1. Ans[1][3] = Ans[1][2] = 3
2. Ans[1][3] = input[3] = -2
3. Ans[1][3] = Ans[1][2] + Sum(input, 3, 3) = 3 - 2 = 1

So trivially we want Ans[1][3] = Ans[1][2] = 3.

Just for good measure consider Ans[1][4];

1. Ans[1][4] = Ans[1][3] = 3
2. Ans[1][4] = input[4] = 4
3. Ans[1][4] = Ans[1][3] + Sum(input, 3, 4) = 3 -2 + 4 = 5

Thus it is best to take all the elements in this case giving Ans[1][4] = 5. And you continue this process.

Well here is the C++ code that you have been waiting for (unless you like some other language). Once again I would like to say that this method WILL NOT WORK!! for the case on SPOJ. (note I assume that the first element of the array input[] is 0, just to make things easier to code)

Ans[n+1][n+1];
memset(Ans,0,sizeof(Ans));//not needed but I just like to know what's in my arrays

for( int i = 1; i!=(n+1); ++i)
Ans[i][i]=input[i];

for( int i = 1; i!=(n+1); ++i)
for( int j = i+1; j!=(n+1); ++j)
   Ans[i][j]=my_max(Ans[i][j-1],input[j],Ans[i][j]+Sum(input,k+1,j));

I'll leave the implementation of my_max( ) and Sum( ) up to you, along with a way to keep track of k. Note that you will need to be "creative" when making Sum( ) so that the above stays O( n^2) and doesn't become O( n^3).

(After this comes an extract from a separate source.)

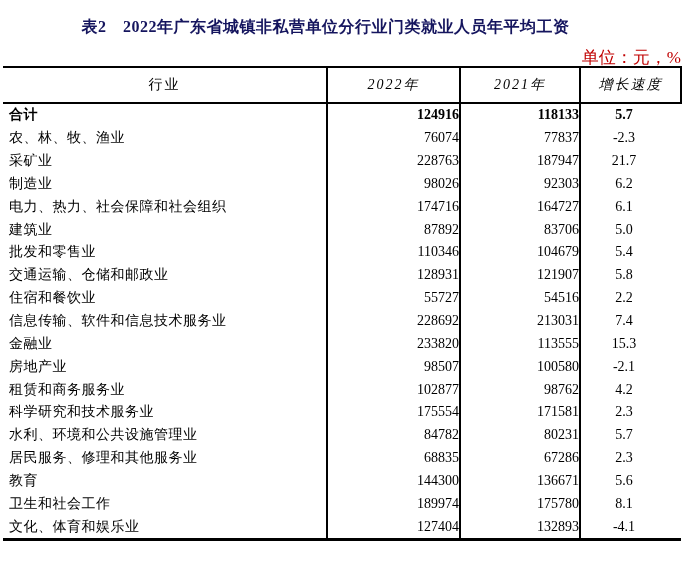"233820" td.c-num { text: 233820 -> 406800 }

In the link to the tutorial at the beginning of this post he describes other methods to solve this problem. Some have much better performance. The one I plan on using has preprocessing time O( n) and answers queries in O( log n). Some of the other methods that he claims are easy to code (though I would disagree) have preprocessing time O( n) and answers queries in O( sqrt(n)) and preprocessing time O( n log n) and answers queries in O(1).